Limitations
Functionality
By design this program queries scientific papers from the arXiv’s Astrophysics (astro-ph) section! The Scraper class can be used to query individual dates only, and the scrape_and_analyze function can be employed to query papers on a continuous date range. Note that the output summary is intended solely for the purpose of calculating the similarity metric, and is therefore not comprehensive. The purpose of this program is to identify papers related to some specified topic(s), and is thus not intended as a general-purpose paper summarizer!
Incorrect Dates
The scraping pipeline may return papers that were initally submitted to the arXiv outside the specified date range. This occurs as the arXiv routinely performs bulk updates which alters the modification times of various submissions. Because of this bulk metadata record updates, the datestamp values may not correspond with the original submission or replacement times for older articles, and may not for newer articles as well due to additional administrative and bibliographic updates!

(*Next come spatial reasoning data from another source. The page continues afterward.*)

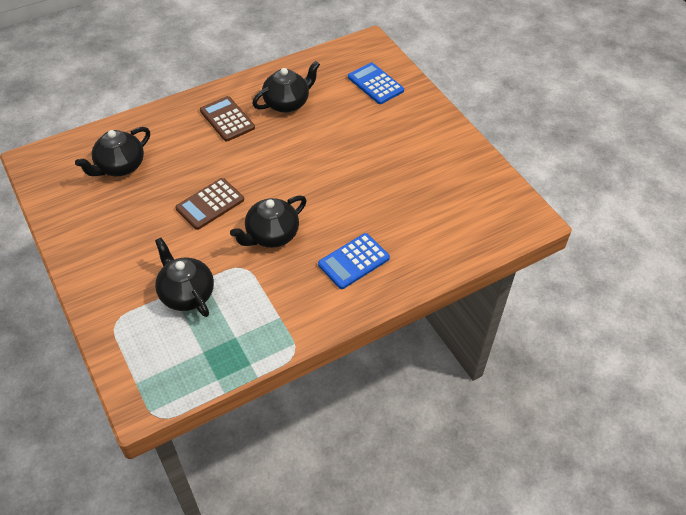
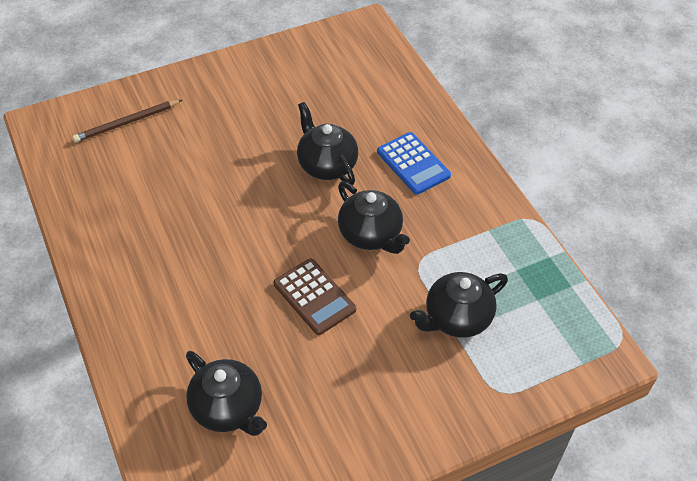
camera: 85 degrees left, 0 degrees up
(227, 119) = (156, 279): brown calculator -> none
(287, 103) = (140, 212): black teapot -> black teapot (327, 165)
(375, 84) = (127, 123): blue calculator -> brown pencil

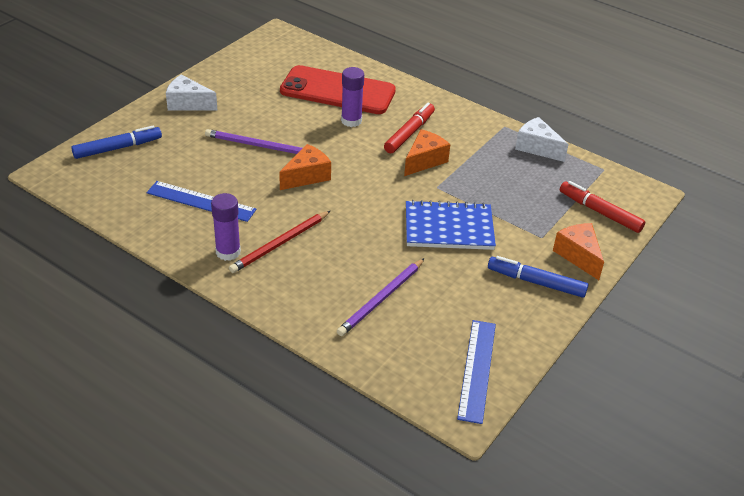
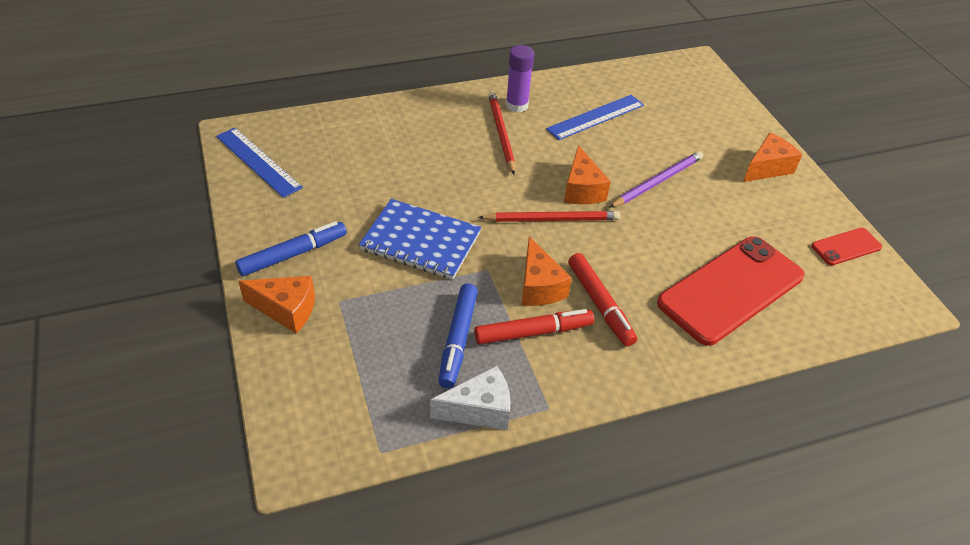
camera: 125 degrees right, 5 degrees up
(118, 148) = (711, 103): blue marker -> blue marker (457, 340)
(188, 103) = (767, 168): white cheese -> orange cheese
(247, 60) = (846, 247): none -> red phone
(351, 121) = (658, 269): purple glue stick -> none
(355, 178) = (552, 219): none -> red pencil
(381, 299) = (382, 153): purple pencil -> none
(449, 228) = (420, 241): blue notebook -> blue notebook turned 75 degrees clockwise
(600, 212) = (320, 381): red marker -> red marker (533, 332)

As a workaround, the program will inspect the top lines of the first page in an attempt to locate the date – if no date is present at the top of the page, it checks the left hand-side where the arXiv record is printed (the vertical text). If the input date is not present in either of these two locations, the paper is removed from the working directory. This procedure eliminates the majority of the false-positives that are scraped, but given the wide variety of article page formats, it’s possible that no extractable date is present on the first page, and therefore papers outside your input date(s) may be saved to your directory.